Azure integration

Liminal connects to Azure in two layers:

1. REST tools (azure_check_auth, azure_list_subscriptions, azure_get_subscription, azure_list_locations, azure_list_resource_groups, azure_create_resource_group, azure_delete_resource_group, azure_list_resources, azure_list_resource_providers, azure_get_provider_api_versions, azure_get_resource, azure_rest_call) — direct Azure Resource Manager calls using OAuth or az login. Paths are normalized (leading / added) and api-version is inferred per Microsoft Learn when omitted.
2. MCP sidecar (mcp_azure_*) — official @azure/mcp server with tools for compute, storage, Key Vault, App Service, Cosmos DB, Monitor, and more.

Quick start

connect_provider({ provider: "azure", start_oauth: true })
connect_provider({ provider: "azure" })

Or from the shell:

liminal connect azure

Activate the family when lazy loading is on:

activate_tool_family({ family: "azure" })
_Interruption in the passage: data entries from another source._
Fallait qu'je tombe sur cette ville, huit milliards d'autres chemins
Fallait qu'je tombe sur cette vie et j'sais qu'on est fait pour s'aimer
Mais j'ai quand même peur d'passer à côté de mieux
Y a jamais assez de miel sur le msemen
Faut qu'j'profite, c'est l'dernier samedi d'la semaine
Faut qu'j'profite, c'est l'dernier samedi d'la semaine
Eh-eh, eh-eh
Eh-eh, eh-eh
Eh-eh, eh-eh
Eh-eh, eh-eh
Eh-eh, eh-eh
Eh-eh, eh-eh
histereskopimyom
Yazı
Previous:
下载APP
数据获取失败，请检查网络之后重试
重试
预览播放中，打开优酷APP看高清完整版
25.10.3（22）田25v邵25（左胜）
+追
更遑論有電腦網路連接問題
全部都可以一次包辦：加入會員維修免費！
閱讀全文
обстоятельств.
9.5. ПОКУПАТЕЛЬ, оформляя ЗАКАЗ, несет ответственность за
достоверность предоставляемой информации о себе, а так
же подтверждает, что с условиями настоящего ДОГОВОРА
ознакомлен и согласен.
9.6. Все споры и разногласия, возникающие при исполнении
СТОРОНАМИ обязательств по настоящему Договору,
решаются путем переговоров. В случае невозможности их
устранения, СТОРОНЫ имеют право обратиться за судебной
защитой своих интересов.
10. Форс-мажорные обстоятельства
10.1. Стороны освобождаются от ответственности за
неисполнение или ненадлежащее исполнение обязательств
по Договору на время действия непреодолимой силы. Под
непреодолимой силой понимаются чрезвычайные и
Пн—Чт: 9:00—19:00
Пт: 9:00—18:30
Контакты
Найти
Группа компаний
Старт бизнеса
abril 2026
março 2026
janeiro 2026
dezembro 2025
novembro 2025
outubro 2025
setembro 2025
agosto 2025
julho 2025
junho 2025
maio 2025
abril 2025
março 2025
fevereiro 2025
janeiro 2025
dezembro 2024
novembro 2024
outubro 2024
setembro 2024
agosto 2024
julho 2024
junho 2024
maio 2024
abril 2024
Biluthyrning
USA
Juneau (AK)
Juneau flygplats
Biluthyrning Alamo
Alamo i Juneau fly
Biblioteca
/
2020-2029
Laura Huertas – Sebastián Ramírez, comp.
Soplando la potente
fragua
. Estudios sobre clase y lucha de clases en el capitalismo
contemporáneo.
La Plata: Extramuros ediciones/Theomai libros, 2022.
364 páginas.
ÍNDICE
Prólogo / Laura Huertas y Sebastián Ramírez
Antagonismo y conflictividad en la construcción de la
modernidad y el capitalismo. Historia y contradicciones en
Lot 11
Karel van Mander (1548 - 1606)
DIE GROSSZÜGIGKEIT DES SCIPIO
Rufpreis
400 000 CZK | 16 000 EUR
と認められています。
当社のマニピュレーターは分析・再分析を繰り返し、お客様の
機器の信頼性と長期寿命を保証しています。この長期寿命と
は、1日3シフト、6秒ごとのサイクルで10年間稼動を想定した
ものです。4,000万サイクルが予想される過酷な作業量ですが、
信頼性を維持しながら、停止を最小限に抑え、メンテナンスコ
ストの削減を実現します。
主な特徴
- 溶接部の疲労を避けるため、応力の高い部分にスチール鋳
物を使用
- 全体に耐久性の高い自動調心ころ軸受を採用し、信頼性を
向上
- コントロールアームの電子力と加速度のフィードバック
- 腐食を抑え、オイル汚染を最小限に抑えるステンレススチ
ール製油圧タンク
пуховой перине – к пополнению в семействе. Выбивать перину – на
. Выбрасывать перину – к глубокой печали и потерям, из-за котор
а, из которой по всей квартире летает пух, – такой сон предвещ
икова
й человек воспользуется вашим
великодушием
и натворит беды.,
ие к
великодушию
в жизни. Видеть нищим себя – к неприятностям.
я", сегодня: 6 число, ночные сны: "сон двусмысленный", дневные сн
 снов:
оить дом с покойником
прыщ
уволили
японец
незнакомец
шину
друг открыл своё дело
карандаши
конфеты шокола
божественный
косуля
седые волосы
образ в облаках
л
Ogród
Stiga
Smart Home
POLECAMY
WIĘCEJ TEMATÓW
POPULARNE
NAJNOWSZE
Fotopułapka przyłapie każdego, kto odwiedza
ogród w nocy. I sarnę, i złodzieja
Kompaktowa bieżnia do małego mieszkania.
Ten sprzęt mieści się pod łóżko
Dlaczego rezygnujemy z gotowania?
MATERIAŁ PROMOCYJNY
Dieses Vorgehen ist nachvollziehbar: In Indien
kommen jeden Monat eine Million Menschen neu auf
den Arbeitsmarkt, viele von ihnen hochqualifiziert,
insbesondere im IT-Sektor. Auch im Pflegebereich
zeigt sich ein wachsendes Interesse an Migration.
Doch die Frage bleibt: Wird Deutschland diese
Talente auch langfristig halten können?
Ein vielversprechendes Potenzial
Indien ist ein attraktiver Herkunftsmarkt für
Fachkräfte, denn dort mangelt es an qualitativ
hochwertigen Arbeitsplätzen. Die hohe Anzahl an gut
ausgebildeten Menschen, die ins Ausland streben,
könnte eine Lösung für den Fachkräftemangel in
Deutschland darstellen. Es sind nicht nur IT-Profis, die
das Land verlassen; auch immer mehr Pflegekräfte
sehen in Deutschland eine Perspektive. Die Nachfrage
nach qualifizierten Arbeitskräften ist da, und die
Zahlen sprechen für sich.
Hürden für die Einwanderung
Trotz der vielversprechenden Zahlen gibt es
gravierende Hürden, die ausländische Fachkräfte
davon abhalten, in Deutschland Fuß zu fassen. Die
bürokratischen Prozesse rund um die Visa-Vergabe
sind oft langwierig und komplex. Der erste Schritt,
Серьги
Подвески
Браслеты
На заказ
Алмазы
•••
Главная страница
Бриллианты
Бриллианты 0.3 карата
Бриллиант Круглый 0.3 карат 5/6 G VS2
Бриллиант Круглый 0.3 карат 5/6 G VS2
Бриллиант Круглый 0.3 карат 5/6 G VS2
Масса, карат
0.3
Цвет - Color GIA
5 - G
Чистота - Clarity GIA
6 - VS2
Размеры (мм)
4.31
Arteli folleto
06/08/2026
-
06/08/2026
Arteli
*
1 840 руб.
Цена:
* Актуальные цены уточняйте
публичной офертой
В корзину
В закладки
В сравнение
OAuth (recommended for REST)

Uses the same Entra app as Microsoft 365 (MICROSOFT_OAUTH_CLIENT_ID in .env).

1. Azure Portal → App registrations → your app → API permissions → Add Azure Service Management → delegated user_impersonation.
2. Add redirect URI: http://localhost:38477/oauth/azure/callback (or your AZURE_OAUTH_LOOPBACK_PORT).
3. Hosted connect: https://vireondynamics.com/connect/azure (when available).

Tokens are stored under ~/.liminal/oauth/azure/.

MCP sidecar credentials

The @azure/mcp process uses DefaultAzureCredential:

• az login (easiest for local dev), or
• AZURE_TENANT_ID + AZURE_CLIENT_ID + AZURE_CLIENT_SECRET in .env, or
• managed identity in Azure-hosted environments.

REST tools can use OAuth tokens without az login. The sidecar may still need az login for full MCP coverage unless a service principal is configured.

Environment

Variable	Default	Purpose
AGENT_AZURE_REST	1	ARM REST tools
AGENT_AZURE_SIDECAR_ENABLE	1	@azure/mcp sidecar
AGENT_AZURE_SIDECAR_PORT	8012	HTTP listen port
AGENT_AZURE_SIDECAR_CMD	npx -y @azure/mcp@latest server start	Sidecar launch command
AGENT_AZURE_CONNECT_ON_BOOT	0	Auto-attach MCP when OAuth exists

Services filter

connect_provider({
  provider: "azure",
  services: ["compute", "storage", "keyvault"],
  mode: "read_only"
})

services: ["all"] (default) runs the sidecar in --mode all for the full tool surface.

Generic ARM access

For APIs not wrapped by MCP tools:

azure_check_auth()
azure_list_subscriptions()
azure_rest_call({
  method: "GET",
  path: "/subscriptions"
})

api-version is added automatically (2022-12-01 for subscriptions, 2021-04-01 for resource groups/resources). For provider-specific resources use azure_get_provider_api_versions or pass api_version to azure_get_resource / azure_rest_call.

Write methods (POST, PUT, PATCH, DELETE) require approval.